Document section:
-- begin --

Skip to content

Run a Simulation?

TL;DR
Open any registered object, click Run → Simulation, fill in the required fields in the job form, and submit. Simulations execute the object's logic on data so you can validate performance and produce evidence to attach to an approval request.

What is it?

A simulation executes the logic of a registered object (a data element, feature, model, or policy) on data. It is the primary way to test your work, validate performance, and generate the evidence required for approval.

Simulations can be run at any point. You do not need to wait for approval to test your work.

Launching a Simulation

  1. Navigate to the object you want to simulate in Data Vault, Feature Engineering, Model Studio, or a Policy module, and open its registry page.
  2. Click Run in the top right corner.
  3. Select Simulation from the dropdown.

    Run dropdown on a registry page with Simulation selected.
    Open any registered object and choose Run → Simulation to launch the job form.

This opens the simulation job form, where you configure how the object will be executed.

Completing the Job Form

The form has several sections. Only required fields need to be completed; optional sections customize the run. Sections are independent, so you can fill them in any order.

Full simulation job form with collapsible sections.
The job form is a single scrollable page; each section can be filled independently.

Description (Optional)

Document the purpose of the simulation and customize the execution environment.

  • Add a short description of what you are testing.
  • Use Job Configs to override Spark settings for this run (for example, executor memory, yarn queue, or a specific library version such as scikit-learn=0.24.2). Leave blank to use the default environment.
Description section with the notes field and Job Configs editor.
Use the Description section to record what you are testing and override Spark settings if needed.

Scheduling (Optional)

Control when and how often the simulation runs.

  • Leave Start Date and Time empty to run immediately.

-- end --

Requirement:
Say whether each statement below agrees with the simulation help page, answering yes or no and quoting the words that decide it. 1. A simulation can only be run after approval has been given. 2. The sections of the job form must be filled in a fixed order. 3. Leaving Start Date and Time empty makes the simulation run right away.

[Stored records]
-- begin --

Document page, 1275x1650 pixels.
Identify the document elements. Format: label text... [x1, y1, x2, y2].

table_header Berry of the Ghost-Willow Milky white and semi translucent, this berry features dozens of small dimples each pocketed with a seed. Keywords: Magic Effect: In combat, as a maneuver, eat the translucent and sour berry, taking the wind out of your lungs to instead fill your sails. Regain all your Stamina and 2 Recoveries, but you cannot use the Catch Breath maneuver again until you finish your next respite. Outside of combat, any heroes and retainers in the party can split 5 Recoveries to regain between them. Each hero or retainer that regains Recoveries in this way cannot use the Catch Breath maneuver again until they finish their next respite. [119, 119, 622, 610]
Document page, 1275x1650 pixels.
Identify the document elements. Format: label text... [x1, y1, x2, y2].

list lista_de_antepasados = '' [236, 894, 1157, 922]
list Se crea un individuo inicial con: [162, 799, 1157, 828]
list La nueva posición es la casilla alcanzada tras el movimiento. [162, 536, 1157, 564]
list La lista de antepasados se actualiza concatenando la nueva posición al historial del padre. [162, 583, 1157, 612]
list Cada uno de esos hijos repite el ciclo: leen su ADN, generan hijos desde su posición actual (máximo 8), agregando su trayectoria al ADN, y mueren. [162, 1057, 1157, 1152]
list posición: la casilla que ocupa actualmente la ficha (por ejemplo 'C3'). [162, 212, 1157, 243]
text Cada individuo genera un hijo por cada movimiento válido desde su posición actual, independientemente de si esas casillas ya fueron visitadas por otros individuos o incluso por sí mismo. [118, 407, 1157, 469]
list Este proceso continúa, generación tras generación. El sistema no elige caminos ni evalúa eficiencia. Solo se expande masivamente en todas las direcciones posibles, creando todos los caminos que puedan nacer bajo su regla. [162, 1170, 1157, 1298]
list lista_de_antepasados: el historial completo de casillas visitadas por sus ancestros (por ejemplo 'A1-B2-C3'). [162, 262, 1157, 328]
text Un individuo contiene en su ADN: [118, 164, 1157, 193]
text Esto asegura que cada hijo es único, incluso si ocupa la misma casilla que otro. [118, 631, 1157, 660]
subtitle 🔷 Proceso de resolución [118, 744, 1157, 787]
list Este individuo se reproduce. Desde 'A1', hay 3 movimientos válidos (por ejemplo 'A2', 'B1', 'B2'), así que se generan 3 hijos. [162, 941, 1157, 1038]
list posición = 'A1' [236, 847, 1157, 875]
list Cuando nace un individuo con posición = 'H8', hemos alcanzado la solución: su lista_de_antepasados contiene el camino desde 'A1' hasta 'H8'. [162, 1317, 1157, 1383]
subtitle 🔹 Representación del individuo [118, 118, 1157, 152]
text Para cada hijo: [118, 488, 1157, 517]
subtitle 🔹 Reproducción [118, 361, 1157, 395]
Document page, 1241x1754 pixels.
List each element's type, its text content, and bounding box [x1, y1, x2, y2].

-- end --

Answer to this task:
1. No: "You do not need to wait for approval to test your work."
2. No: "Sections are independent, so you can fill them in any order."
3. Yes: "Leave Start Date and Time empty to run immediately."